== What needs to be done ==
From the data that follows, set down exactly the lines from the one with "middle dip: (300, 396)" through the one with "middle mcp: (125, 61)", counting both. Pictures stay out.

◆ ◆ ◆ ◆ ◆ ◆ ◆

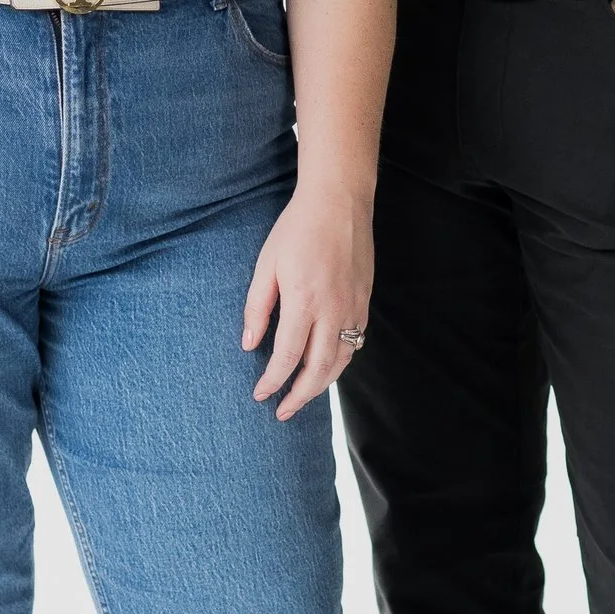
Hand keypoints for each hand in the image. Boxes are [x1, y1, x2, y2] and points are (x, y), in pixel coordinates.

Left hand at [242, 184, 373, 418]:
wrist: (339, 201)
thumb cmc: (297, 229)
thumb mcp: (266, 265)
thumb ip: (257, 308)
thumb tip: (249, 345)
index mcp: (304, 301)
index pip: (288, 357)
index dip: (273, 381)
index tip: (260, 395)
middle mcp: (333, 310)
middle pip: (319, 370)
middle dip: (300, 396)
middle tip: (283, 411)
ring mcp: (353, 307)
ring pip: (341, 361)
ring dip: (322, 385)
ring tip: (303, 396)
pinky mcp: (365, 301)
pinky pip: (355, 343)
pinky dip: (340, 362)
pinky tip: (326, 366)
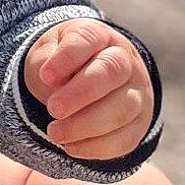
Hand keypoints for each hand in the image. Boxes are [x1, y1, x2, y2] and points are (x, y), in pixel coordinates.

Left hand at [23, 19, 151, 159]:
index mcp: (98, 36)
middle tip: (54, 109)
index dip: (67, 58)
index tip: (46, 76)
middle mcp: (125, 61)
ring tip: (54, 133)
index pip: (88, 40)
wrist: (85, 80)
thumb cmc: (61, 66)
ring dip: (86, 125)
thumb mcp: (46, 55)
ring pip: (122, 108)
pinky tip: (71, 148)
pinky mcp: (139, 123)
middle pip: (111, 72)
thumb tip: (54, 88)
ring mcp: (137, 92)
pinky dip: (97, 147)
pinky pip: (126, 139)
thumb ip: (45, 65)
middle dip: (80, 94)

◆ ◆ ◆ ◆ ◆ ◆ ◆

== Result for this task ==
middle dip: (300, 396)
middle tip: (283, 411)
ring mcp: (353, 307)
ring pip: (341, 361)
ring dip: (322, 385)
ring tip: (303, 396)
pinky mcp: (365, 301)
pinky pip: (355, 343)
pinky dip: (340, 362)
pinky tip: (326, 366)
Hand keypoints for each hand in the image. Boxes are [x1, y1, x2, y2] and points are (x, y), in pixel coordinates.

Left hand at [23, 19, 151, 159]:
index mcp: (98, 36)
middle tip: (54, 109)
index dip: (67, 58)
index tip: (46, 76)
middle mcp: (125, 61)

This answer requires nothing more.